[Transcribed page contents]
=== Begin Enclosure ===

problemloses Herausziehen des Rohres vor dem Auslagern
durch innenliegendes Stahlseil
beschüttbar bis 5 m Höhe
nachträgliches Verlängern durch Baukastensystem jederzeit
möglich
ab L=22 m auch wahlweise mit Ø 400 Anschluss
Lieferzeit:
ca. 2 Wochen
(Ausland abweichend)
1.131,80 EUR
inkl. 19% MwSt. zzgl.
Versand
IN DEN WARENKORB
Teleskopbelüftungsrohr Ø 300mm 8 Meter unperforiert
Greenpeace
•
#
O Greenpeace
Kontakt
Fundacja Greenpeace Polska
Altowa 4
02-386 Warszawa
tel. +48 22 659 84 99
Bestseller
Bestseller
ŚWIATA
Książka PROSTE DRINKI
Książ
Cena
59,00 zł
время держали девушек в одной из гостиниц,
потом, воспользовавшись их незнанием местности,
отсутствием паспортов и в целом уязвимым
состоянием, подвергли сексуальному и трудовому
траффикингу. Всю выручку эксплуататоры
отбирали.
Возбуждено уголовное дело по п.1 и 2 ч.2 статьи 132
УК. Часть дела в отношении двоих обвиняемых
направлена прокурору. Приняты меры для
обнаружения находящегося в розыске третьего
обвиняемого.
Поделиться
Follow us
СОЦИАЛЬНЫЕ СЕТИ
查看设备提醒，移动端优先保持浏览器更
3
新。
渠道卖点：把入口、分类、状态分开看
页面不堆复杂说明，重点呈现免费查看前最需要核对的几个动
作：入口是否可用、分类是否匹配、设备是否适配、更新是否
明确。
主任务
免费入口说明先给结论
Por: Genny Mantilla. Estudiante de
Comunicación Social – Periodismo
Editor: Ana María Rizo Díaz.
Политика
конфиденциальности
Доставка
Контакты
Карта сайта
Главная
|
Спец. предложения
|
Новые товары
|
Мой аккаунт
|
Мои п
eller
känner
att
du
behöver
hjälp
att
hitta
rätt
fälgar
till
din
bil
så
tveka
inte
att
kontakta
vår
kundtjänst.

=== End Enclosure ===

**Instructions to follow**
If a line in the entries contains "durch", copy it.

**Task solution**
durch innenliegendes Stahlseil
nachträgliches Verlängern durch Baukastensystem jederzeit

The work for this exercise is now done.